9mm ARs comment; question

I’m surprised 9mm ARs are not more popular considering the prices of 5.56/.223 ammo in recent times.

Is there 9mm, expanding ammo with thicker jackets to slow expansion due to higher velocities through a carbine?

Have you tried to find 9mm online recently?

223/556 is a lot easier to find around here than 9mm. Walmart yesterday had an American Eagle 1000pk of .223, and right at 100, 20 round boxes of PPU on one shelf and right at 50 boxes of Tula on another shelf. Zero pistol calibers anywhere. The PPU was running 7 bucks a box and the Tula was running 5 bucks a box.

I built a 9mm carbine about 10 years ago to take advantage of the much cheaper ammunition and to be able to shoot it on local indoor ranges in the Winter (handgun calibers have a much lower range fee around here.) It hasn’t gotten shot much in recent years because of the poor availability of cheap 115g RN.

So… I built a dedicated .22LR AR a few years back to take up the slack. You can see how that’s worked out for me recently. :rolleyes:

Full sympathy, Heavy D. I feel your pain; been there, done that. :slight_smile:

At the risk of stating the obvious, there are advantages to the 9mm regarding where and what you can shoot with it. A buddy and I whack steel plates with ours inside 50 yards; no cratering or backsplash. Nines remain cheap and easy to reload, and they’ll work with lead bullets.
For the OP, I’m not sure how much of a velocity increase the 16" (or 10.5" in my case) may actually produce; there should be some, but the burn rate in 9mm rounds is optimized for handguns.
All we can hope is that the current goofiness soon subsides regarding ammo.
Moon

9MM does come out hotter from longer barrels to a point, but after the first 6", its at most 30 FPS per inch, oftentimes however much less, in the 10-15 FPS per inch range.

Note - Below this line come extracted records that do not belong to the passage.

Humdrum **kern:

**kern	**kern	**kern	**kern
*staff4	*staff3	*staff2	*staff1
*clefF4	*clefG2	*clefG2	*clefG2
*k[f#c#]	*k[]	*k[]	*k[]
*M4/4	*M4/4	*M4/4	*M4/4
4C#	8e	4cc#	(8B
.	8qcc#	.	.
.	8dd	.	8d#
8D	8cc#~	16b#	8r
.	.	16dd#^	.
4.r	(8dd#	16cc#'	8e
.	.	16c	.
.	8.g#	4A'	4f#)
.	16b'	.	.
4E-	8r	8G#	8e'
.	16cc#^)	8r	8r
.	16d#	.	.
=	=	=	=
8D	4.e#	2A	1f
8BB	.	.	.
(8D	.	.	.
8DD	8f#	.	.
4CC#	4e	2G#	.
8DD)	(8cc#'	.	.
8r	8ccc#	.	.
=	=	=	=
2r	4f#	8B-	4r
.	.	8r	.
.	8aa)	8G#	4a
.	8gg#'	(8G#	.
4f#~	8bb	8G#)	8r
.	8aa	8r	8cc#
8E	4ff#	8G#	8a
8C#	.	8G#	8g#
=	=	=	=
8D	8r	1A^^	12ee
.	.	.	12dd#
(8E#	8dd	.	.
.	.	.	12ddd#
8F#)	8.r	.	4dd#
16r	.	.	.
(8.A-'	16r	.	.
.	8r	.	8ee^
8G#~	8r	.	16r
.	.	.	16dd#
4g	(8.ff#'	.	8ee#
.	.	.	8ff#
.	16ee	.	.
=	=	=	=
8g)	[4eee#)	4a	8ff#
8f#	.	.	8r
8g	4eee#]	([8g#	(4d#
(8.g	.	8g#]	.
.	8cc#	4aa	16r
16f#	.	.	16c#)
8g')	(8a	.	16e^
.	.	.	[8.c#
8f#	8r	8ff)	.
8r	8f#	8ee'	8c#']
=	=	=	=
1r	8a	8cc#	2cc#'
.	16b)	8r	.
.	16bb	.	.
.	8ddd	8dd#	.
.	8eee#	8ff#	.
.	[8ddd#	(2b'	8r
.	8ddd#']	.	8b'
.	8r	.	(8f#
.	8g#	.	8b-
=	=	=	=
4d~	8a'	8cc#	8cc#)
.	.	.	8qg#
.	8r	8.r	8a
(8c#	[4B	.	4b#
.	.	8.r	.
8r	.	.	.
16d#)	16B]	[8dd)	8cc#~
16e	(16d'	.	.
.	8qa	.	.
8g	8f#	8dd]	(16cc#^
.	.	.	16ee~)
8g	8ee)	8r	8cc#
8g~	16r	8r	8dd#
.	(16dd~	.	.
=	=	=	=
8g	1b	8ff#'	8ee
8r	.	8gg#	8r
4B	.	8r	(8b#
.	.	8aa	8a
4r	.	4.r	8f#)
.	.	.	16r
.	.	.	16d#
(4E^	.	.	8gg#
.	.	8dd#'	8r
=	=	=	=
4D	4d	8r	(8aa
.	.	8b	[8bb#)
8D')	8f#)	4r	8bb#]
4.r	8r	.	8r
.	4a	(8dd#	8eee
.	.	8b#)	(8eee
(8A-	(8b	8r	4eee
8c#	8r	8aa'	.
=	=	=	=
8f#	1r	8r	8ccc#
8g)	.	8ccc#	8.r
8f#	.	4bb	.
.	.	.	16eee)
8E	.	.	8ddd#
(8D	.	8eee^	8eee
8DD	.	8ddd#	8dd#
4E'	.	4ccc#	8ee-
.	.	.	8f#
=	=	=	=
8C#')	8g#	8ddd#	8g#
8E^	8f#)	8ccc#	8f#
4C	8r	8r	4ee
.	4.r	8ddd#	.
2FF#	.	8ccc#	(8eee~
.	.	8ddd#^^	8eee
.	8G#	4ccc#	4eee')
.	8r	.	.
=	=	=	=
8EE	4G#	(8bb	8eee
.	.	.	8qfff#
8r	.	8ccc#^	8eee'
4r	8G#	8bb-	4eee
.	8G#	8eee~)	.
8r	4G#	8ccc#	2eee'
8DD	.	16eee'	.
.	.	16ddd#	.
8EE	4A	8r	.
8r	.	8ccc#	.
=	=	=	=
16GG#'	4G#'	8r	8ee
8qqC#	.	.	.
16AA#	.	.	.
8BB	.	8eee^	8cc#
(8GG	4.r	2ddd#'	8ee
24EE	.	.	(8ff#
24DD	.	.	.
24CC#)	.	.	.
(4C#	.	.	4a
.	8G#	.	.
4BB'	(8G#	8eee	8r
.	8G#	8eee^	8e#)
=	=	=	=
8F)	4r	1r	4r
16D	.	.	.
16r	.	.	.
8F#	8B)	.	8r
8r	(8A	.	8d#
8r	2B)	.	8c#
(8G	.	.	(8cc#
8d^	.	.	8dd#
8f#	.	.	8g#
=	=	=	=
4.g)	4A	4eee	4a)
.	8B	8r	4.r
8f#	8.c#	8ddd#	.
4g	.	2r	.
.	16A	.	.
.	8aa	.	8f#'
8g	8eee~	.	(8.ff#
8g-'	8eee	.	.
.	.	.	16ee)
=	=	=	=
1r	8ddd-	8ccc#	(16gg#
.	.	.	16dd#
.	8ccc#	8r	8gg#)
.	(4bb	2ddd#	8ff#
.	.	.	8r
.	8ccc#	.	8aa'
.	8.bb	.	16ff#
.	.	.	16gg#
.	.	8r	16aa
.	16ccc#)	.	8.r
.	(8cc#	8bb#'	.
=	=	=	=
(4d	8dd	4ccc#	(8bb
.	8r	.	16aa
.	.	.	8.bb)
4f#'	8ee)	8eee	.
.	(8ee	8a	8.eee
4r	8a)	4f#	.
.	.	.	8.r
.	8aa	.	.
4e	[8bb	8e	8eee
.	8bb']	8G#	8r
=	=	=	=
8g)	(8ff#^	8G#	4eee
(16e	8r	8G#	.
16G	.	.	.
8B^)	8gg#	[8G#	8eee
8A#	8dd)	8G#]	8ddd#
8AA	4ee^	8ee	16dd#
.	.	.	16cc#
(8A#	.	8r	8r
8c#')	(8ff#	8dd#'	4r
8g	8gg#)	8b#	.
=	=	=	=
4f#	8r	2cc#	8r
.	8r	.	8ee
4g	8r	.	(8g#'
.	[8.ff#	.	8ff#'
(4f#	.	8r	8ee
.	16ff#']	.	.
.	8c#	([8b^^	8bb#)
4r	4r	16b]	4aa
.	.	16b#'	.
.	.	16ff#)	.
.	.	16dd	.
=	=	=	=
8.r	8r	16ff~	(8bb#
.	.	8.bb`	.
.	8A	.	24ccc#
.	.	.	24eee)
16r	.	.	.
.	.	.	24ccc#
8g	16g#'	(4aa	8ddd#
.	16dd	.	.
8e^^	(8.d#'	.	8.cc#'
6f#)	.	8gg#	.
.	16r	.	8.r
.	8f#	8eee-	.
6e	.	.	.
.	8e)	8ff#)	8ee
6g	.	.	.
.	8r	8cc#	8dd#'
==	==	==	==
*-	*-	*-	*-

I like my 9MM carbine, well SBR (5.5" barrel but it always has a 8" suppressor on it). Fun, quiet, reliable and accurate.

Thanks for the replies, all.

I bought a 9 mm AR15 when they first came out. Mine has a standard size ejection port cover, not the short one that is on some of the newer 9 mm models. My bolt is a semi auto only and only works a short, 9 mm semi auto hammer. I’ve seen some of the newer ones that have the full auto bolt with a hole in the top to clear a standard size hammer. My 9 mm bolt has no hole in the top. The newer ones have the stronger silver hammer pin too as the 9 mm is harder on the hammer pin. The early 9 mm buffer is made of two pieces and the later ones are one piece construction. The two piece one is usually reliable in 5.56 rifles where the one piece one sometimes won’t work well with 5.56. They are the same weight but for some reason the early 9 mm buffer works better with 5.56.